## Your assignment:
Show each line in the entries below that contains the string "集群维度以及单个".

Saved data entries
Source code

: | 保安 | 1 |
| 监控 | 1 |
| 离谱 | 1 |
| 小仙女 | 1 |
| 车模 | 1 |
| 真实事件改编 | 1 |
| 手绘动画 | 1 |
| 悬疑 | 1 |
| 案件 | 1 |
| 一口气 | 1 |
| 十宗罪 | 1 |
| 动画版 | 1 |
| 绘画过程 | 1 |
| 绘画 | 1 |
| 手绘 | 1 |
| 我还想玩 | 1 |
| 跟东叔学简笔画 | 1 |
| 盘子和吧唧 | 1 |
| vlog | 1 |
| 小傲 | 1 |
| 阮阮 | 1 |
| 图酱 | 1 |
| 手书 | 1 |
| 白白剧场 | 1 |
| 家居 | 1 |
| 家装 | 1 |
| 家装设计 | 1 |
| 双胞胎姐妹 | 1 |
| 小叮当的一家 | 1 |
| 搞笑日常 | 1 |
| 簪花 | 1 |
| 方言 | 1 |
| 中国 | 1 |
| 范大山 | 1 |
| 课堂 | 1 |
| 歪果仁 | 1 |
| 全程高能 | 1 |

--

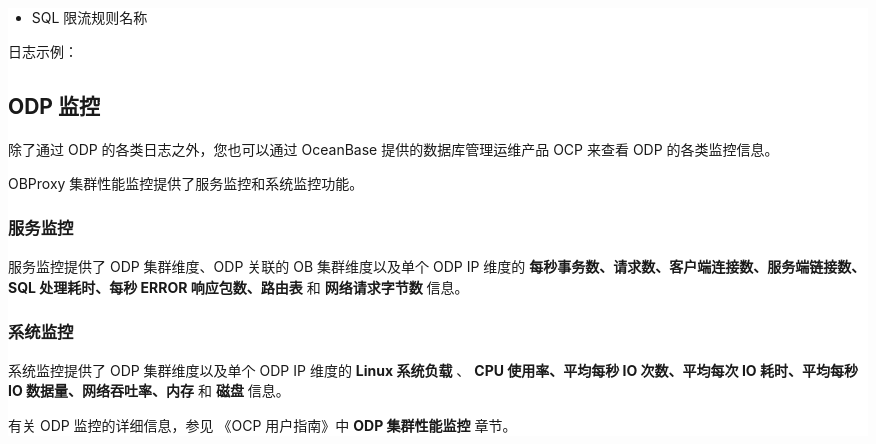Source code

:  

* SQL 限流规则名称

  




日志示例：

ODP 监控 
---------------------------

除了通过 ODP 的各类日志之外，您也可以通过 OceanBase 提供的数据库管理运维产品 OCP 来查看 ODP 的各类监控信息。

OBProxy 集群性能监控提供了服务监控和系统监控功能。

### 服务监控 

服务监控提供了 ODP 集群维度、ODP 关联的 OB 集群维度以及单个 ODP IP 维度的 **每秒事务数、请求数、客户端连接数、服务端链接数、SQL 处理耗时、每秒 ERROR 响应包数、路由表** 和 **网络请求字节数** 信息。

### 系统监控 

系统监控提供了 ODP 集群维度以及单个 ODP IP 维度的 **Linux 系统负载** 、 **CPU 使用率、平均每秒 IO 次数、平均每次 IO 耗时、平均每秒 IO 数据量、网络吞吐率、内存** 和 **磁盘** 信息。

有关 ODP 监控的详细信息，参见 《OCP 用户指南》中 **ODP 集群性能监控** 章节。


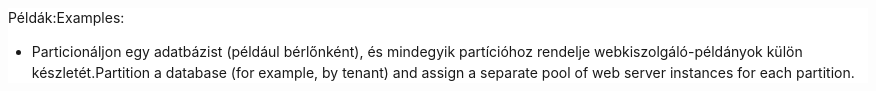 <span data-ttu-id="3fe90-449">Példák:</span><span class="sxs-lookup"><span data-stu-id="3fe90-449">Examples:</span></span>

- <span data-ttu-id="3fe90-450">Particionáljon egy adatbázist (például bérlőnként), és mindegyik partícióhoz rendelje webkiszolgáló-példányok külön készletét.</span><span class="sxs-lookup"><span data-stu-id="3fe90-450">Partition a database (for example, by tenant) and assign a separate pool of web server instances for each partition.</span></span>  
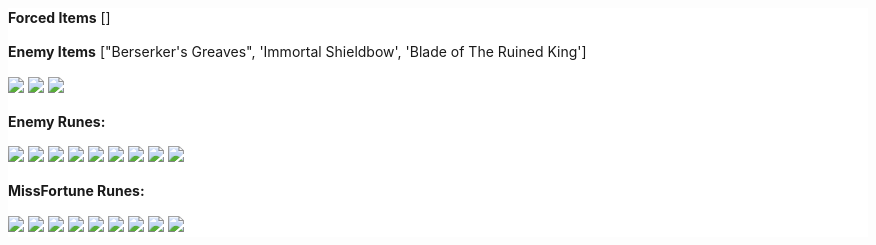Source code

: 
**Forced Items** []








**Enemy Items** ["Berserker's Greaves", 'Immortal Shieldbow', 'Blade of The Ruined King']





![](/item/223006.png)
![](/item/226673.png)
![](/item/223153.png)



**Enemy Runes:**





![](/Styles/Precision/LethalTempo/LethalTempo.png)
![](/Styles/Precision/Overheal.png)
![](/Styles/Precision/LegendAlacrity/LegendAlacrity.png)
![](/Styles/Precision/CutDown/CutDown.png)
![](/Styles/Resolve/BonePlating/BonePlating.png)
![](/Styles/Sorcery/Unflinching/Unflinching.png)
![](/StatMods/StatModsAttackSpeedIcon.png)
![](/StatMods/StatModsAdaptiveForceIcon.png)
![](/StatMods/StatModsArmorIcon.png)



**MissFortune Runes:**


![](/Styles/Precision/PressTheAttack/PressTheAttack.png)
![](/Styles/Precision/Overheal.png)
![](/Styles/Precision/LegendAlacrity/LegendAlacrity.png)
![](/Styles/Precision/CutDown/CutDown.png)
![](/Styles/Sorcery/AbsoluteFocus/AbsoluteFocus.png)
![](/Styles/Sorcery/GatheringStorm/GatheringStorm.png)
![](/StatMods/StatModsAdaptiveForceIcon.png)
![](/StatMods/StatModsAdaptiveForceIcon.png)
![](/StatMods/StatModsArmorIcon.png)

## Expected answer:
服务监控提供了 ODP 集群维度、ODP 关联的 OB 集群维度以及单个 ODP IP 维度的 **每秒事务数、请求数、客户端连接数、服务端链接数、SQL 处理耗时、每秒 ERROR 响应包数、路由表** 和 **网络请求字节数** 信息。
系统监控提供了 ODP 集群维度以及单个 ODP IP 维度的 **Linux 系统负载** 、 **CPU 使用率、平均每秒 IO 次数、平均每次 IO 耗时、平均每秒 IO 数据量、网络吞吐率、内存** 和 **磁盘** 信息。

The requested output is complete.